This study has some limitations. The sample size, while similar to other lamb studies, was relatively small and may have prevented us from detecting any beneficial effects [14]. Our lack of viral load detection in the BALF specimens could be due to variability in the collection method or to not being able to collect across all lung regions, potentially missing areas of RSV infection. The optimal therapeutic dose was not determined in this study and requires further investigation. Despite these limitations, the therapeutic delivery of palivizumab may still be a useful approach to limit the severity of RSV infection. The long-acting version of palivizumab was not available when our study was designed, but could also be considered in future studies.
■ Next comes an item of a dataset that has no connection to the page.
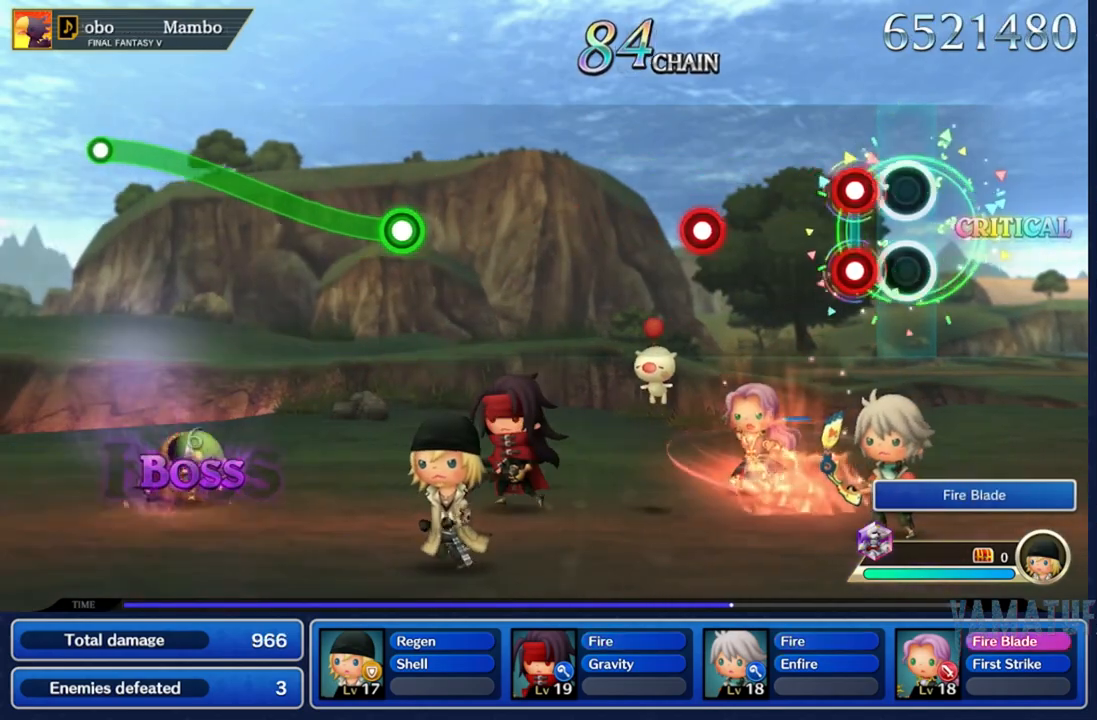
{"buttons": [], "left_stick": "center", "right_stick": "center", "events": [[167, "R2", "down"], [183, "L2", "down"], [283, "L2", "up"], [283, "R2", "up"]]}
Future studies comparing aerosolized vs. intramuscular palivizumab would also be useful. The advantage of this mode of therapeutic administration is that it can be given at hospital admission even if it has been several days after disease onset. This may allow for its more widespread use in settings where it is difficult to predict the RSV season or where the long-acting mAb is unlikely to be used, at a dose and cost that is more equitable for many LMICs.
5. Conclusions
This study has contributed to our understanding of the effect of aerosolised delivery of palivizumab as a therapeutic agent in a neonatal lamb model of RSV infection. Our model did not present any altered clinical symptoms of human RSV disease, but recapitulated features of RSV infection, including lung inflammation. Our aerosolised delivery of palivizumab was able to reduce RSV inflammation, suggesting that the aerosolised delivery of RSV antibody as a mode of therapy is a promising approach that warrants further exploration.
Supplementary Materials
The following supporting information can be downloaded at: https://www.mdpi.com/article/10.3390/v15112276/s1, Figure S1. Comparison of RSV load in nasal swabs and BALF samples.
Author Contributions
Conceptualization, K.M., L.A.H.D., P.V.L.; methodology, H.S.E., A.E.R., S.G.R., G.S., J.A., R.J.B.; software, H.S.E., S.G.R.; validation, H.S.E., A.E.R., L.A.H.D., P.V.L.; formal analysis, H.S.E., S.G.R., C.D.N.; investigation, H.S.E., A.E.R., S.G.R., G.S., M.S.; resources, A.E.R., K.M., P.V.L.; data curation, H.S.E., C.D.N.; writing—original draft preparation, H.S.E., L.A.H.D., P.V.L.; writing—review and editing, H.S.E., A.E.R., S.G.R., J.A., R.J.B., G.S., M.S., C.D.N., L.A.H.D., K.M., P.V.L.; visualization, H.S.E., L.A.H.D., P.V.L.; supervision, L.A.H.D., P.V.L., K.M., S.G.R.; project administration, A.E.R., L.A.H.D., K.M., P.V.L.; funding acquisition, A.E.R., L.A.H.D., K.M., P.V.L. All authors have read and agreed to the published version of the manuscript.
Funding
This study was supported by the Jack Brockhoff Foundation’s Early Career Research Grant awarded to A.E.R. and the Victorian Government Operational Infrastructure Support Program. A.E.R. was supported by a National Health and Medical Research Council (NHMRC) Early Career Fellowship (GNT1123030) and an NHMRC Development Grant (GNT1139340).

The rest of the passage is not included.